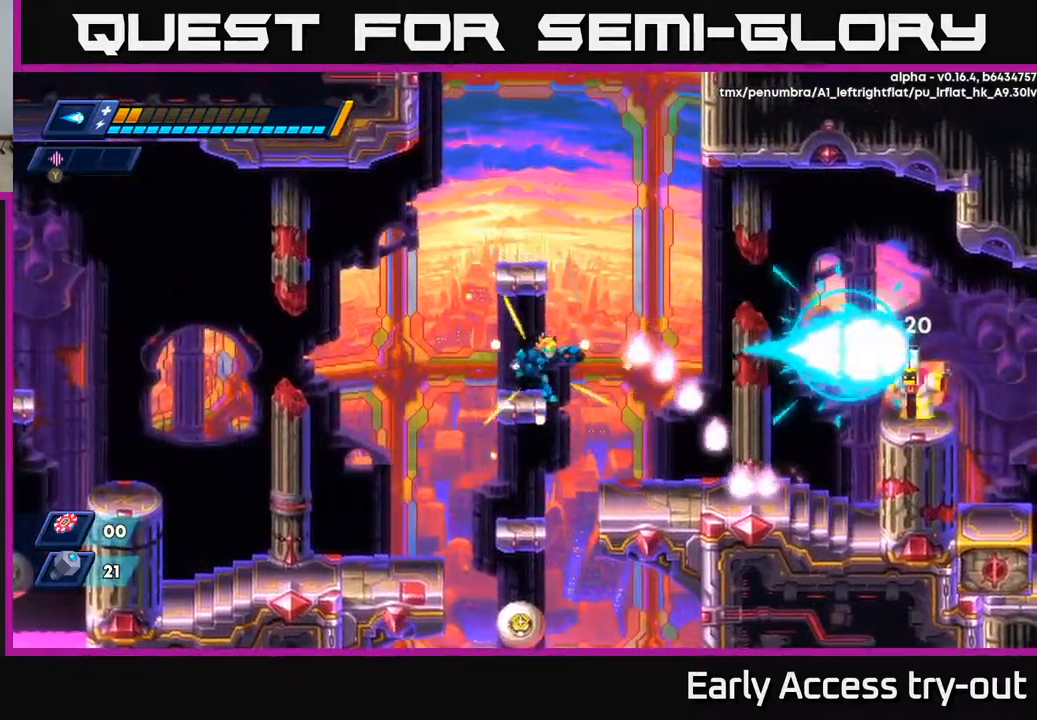
{"buttons": ["DPAD_RIGHT"], "left_stick": "center", "right_stick": "center", "events": [[83, "X", "down"], [117, "A", "down"], [117, "R2", "down"], [150, "X", "up"], [217, "R2", "up"], [233, "A", "up"]]}
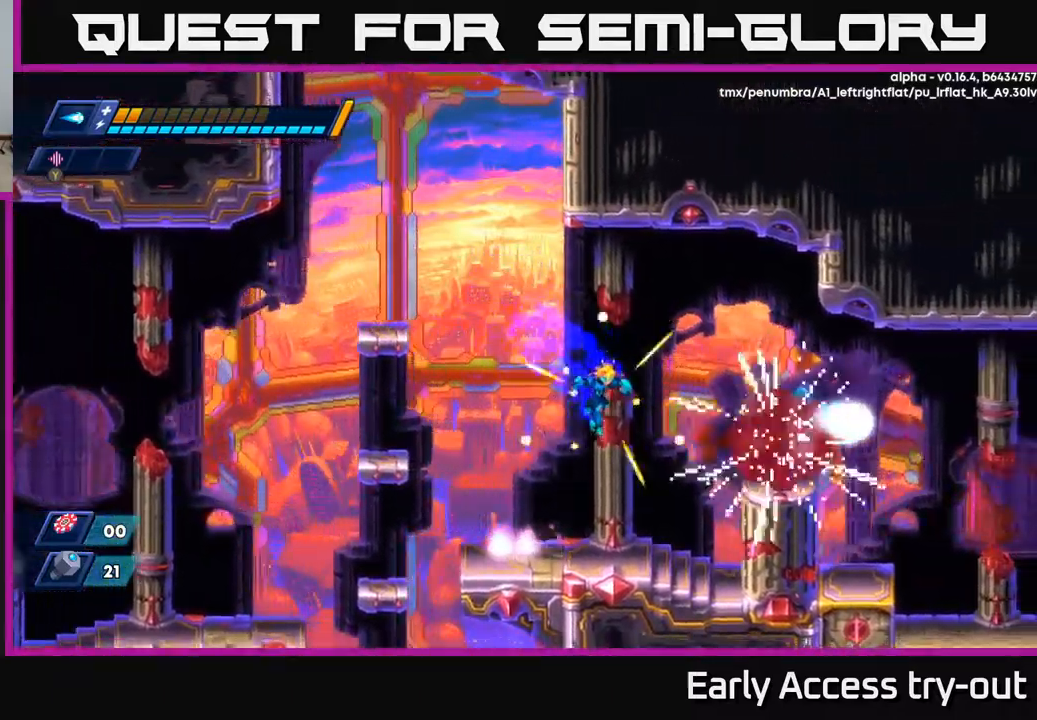
{"buttons": ["A", "R2", "DPAD_RIGHT"], "left_stick": "center", "right_stick": "center", "events": [[67, "X", "down"], [133, "X", "up"], [150, "DPAD_RIGHT", "up"], [217, "X", "down"], [300, "X", "up"], [367, "DPAD_RIGHT", "down"], [400, "A", "down"], [433, "R2", "down"]]}
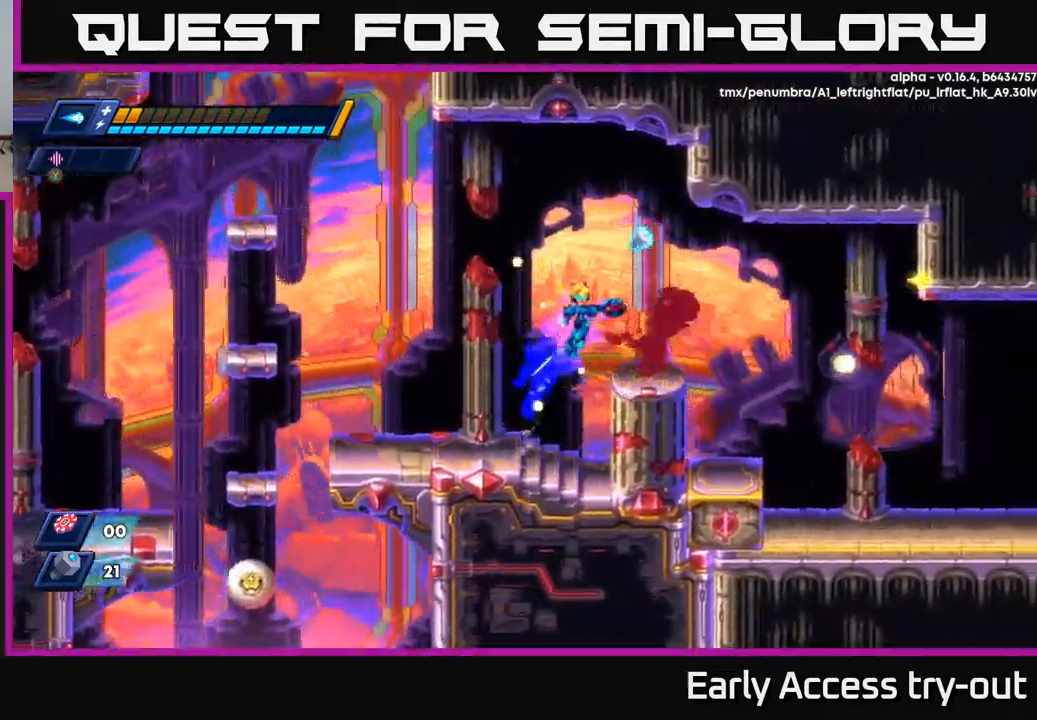
{"buttons": ["DPAD_LEFT"], "left_stick": "center", "right_stick": "center", "events": [[183, "A", "up"], [183, "R2", "up"], [233, "DPAD_RIGHT", "up"], [433, "A", "down"], [483, "A", "up"], [500, "DPAD_LEFT", "down"]]}
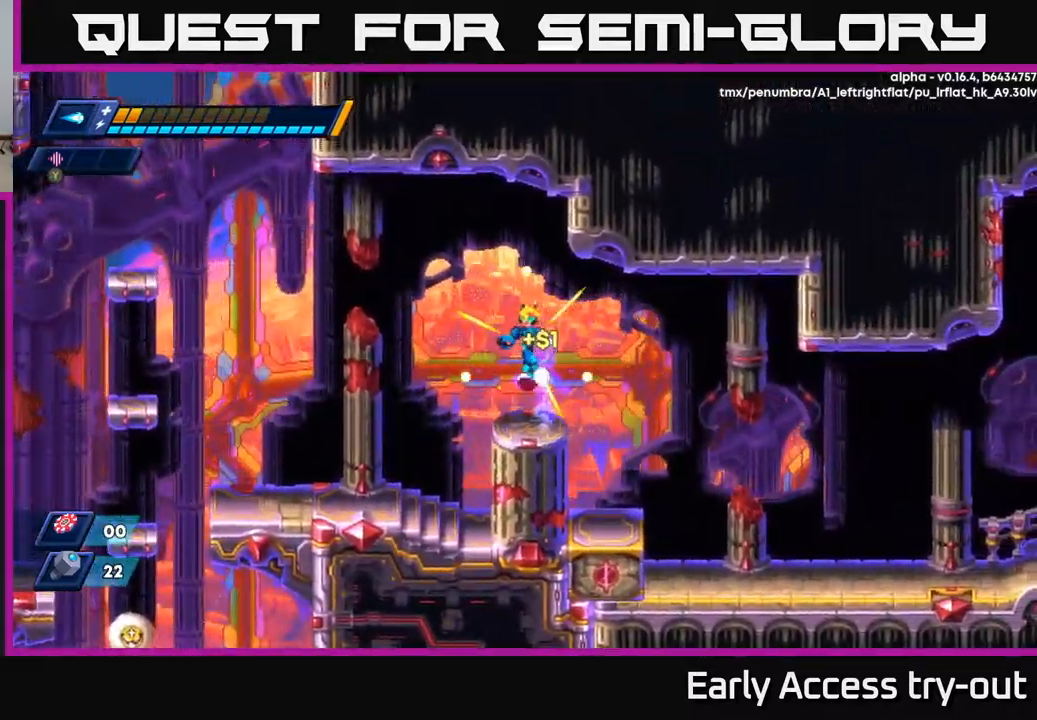
{"buttons": ["R2", "DPAD_RIGHT"], "left_stick": "center", "right_stick": "center", "events": [[117, "DPAD_LEFT", "up"], [233, "DPAD_RIGHT", "down"], [433, "R2", "down"]]}
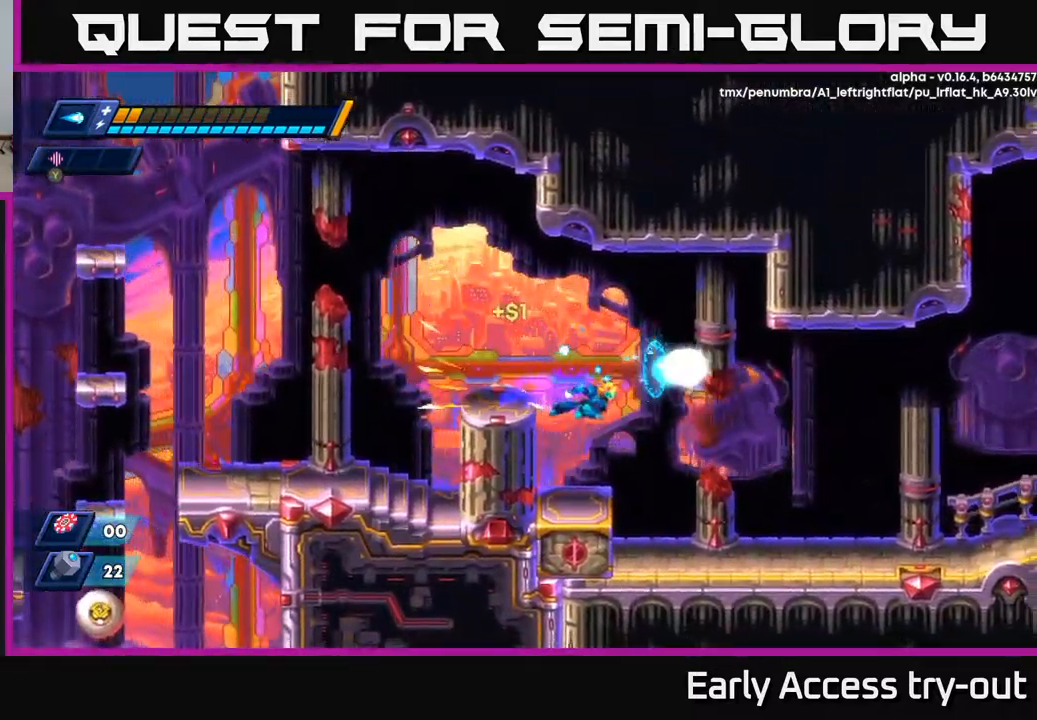
{"buttons": ["DPAD_RIGHT"], "left_stick": "center", "right_stick": "center", "events": [[83, "R2", "up"]]}
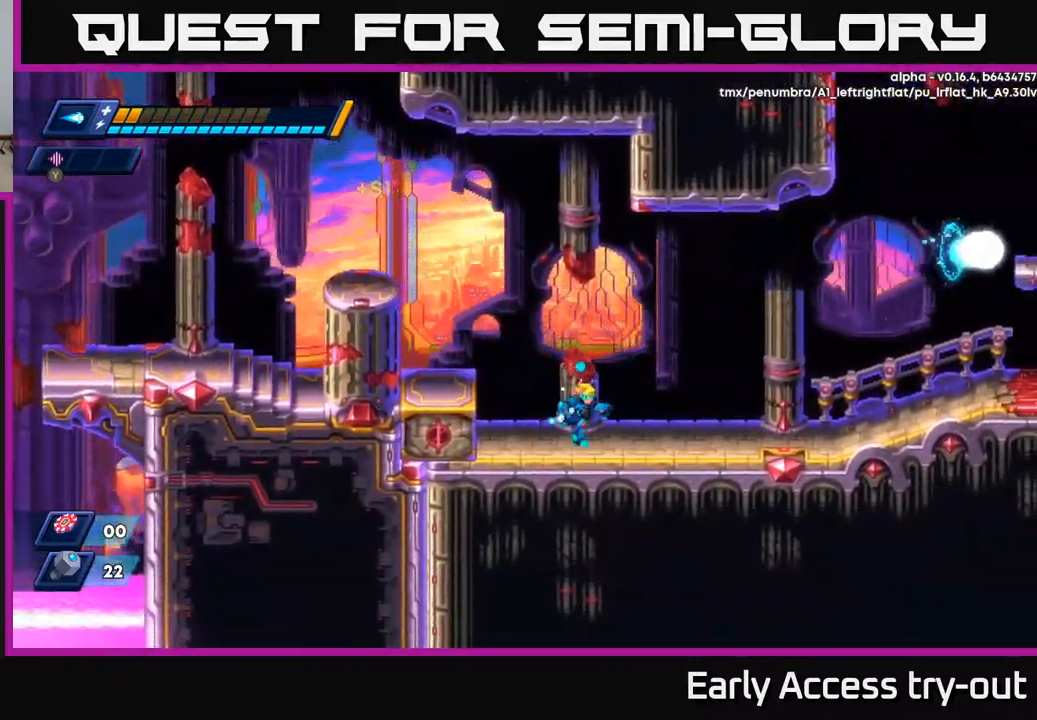
{"buttons": ["R2", "DPAD_RIGHT"], "left_stick": "center", "right_stick": "center", "events": [[417, "R2", "down"]]}
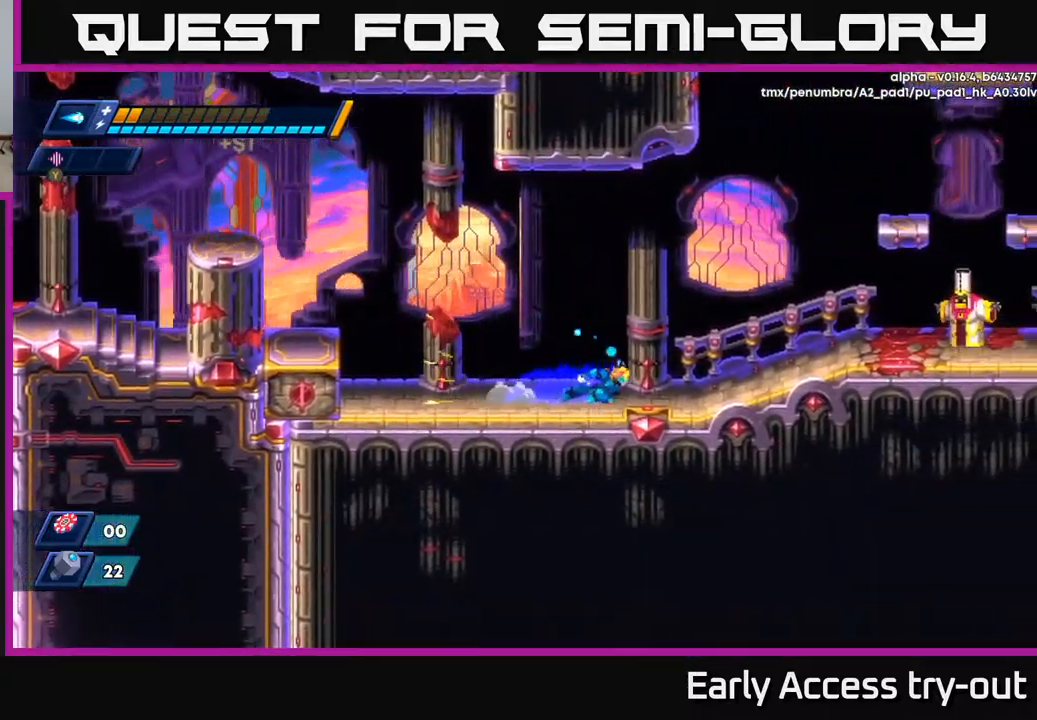
{"buttons": [], "left_stick": "center", "right_stick": "center", "events": [[100, "A", "down"], [233, "A", "up"], [233, "R2", "up"], [350, "Y", "down"], [417, "Y", "up"], [467, "DPAD_RIGHT", "up"]]}
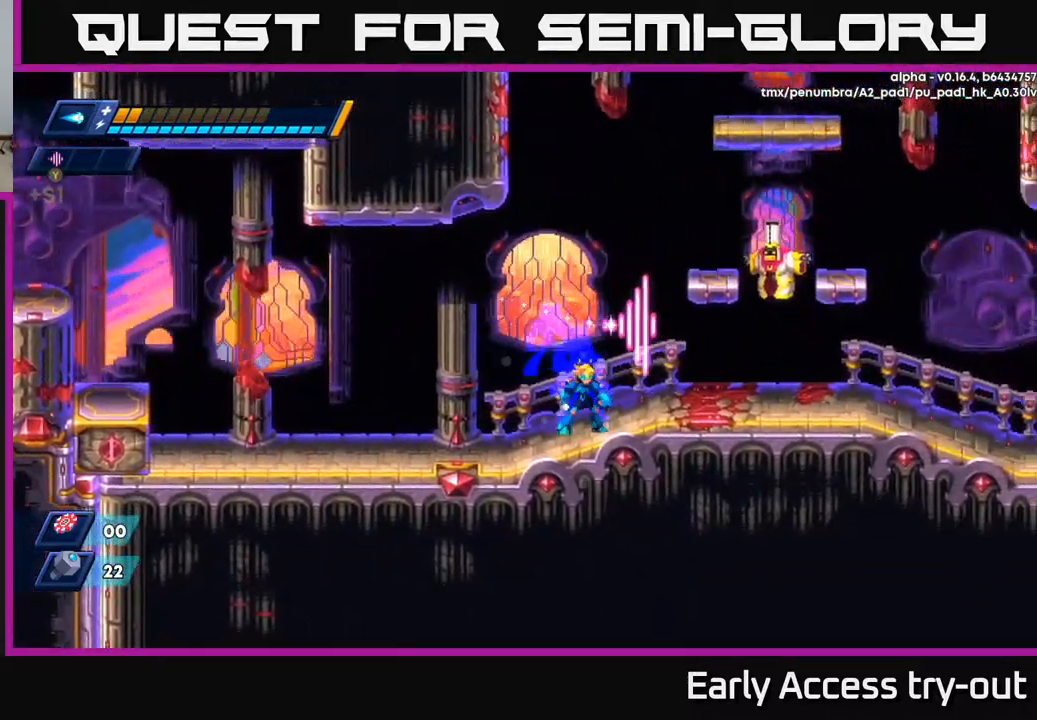
{"buttons": [], "left_stick": "center", "right_stick": "center", "events": [[67, "DPAD_LEFT", "down"], [267, "DPAD_LEFT", "up"]]}
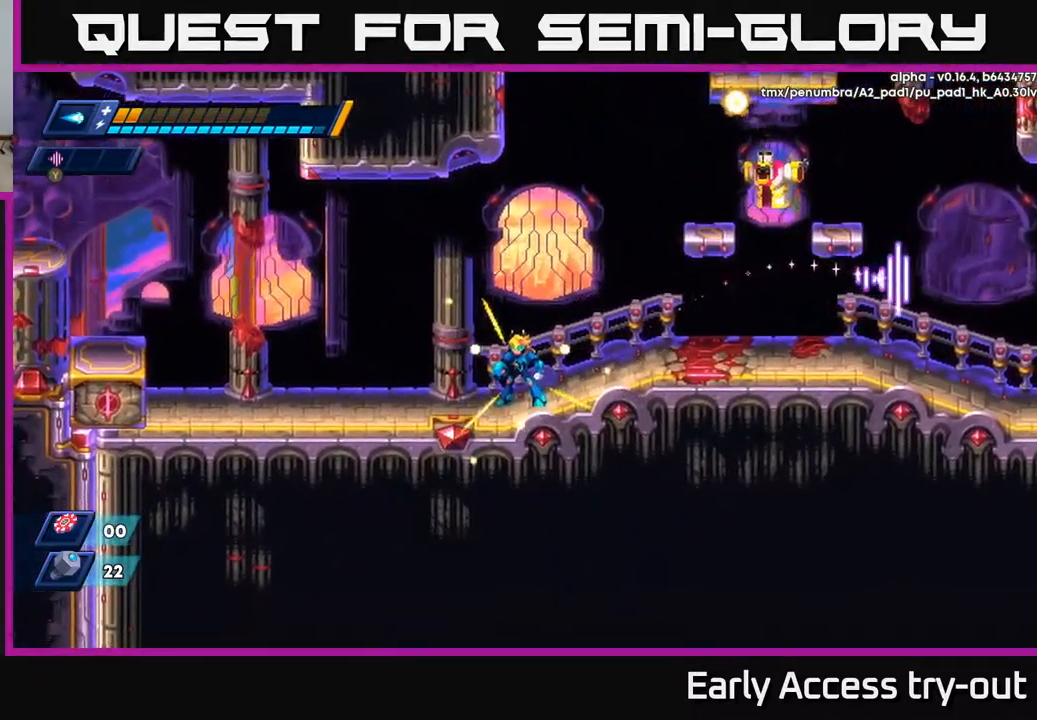
{"buttons": ["DPAD_LEFT"], "left_stick": "center", "right_stick": "center", "events": [[183, "DPAD_LEFT", "down"]]}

○ ○ ○ ○

Transcribe the listing above in full and exactly; no pictures belong in the copy.

{"buttons": ["DPAD_RIGHT"], "left_stick": "center", "right_stick": "center", "events": [[83, "X", "down"], [117, "A", "down"], [117, "R2", "down"], [150, "X", "up"], [217, "R2", "up"], [233, "A", "up"]]}
{"buttons": ["A", "R2", "DPAD_RIGHT"], "left_stick": "center", "right_stick": "center", "events": [[67, "X", "down"], [133, "X", "up"], [150, "DPAD_RIGHT", "up"], [217, "X", "down"], [300, "X", "up"], [367, "DPAD_RIGHT", "down"], [400, "A", "down"], [433, "R2", "down"]]}
{"buttons": ["DPAD_LEFT"], "left_stick": "center", "right_stick": "center", "events": [[183, "A", "up"], [183, "R2", "up"], [233, "DPAD_RIGHT", "up"], [433, "A", "down"], [483, "A", "up"], [500, "DPAD_LEFT", "down"]]}
{"buttons": ["R2", "DPAD_RIGHT"], "left_stick": "center", "right_stick": "center", "events": [[117, "DPAD_LEFT", "up"], [233, "DPAD_RIGHT", "down"], [433, "R2", "down"]]}
{"buttons": ["DPAD_RIGHT"], "left_stick": "center", "right_stick": "center", "events": [[83, "R2", "up"]]}
{"buttons": ["R2", "DPAD_RIGHT"], "left_stick": "center", "right_stick": "center", "events": [[417, "R2", "down"]]}
{"buttons": [], "left_stick": "center", "right_stick": "center", "events": [[100, "A", "down"], [233, "A", "up"], [233, "R2", "up"], [350, "Y", "down"], [417, "Y", "up"], [467, "DPAD_RIGHT", "up"]]}
{"buttons": [], "left_stick": "center", "right_stick": "center", "events": [[67, "DPAD_LEFT", "down"], [267, "DPAD_LEFT", "up"]]}
{"buttons": ["DPAD_LEFT"], "left_stick": "center", "right_stick": "center", "events": [[183, "DPAD_LEFT", "down"]]}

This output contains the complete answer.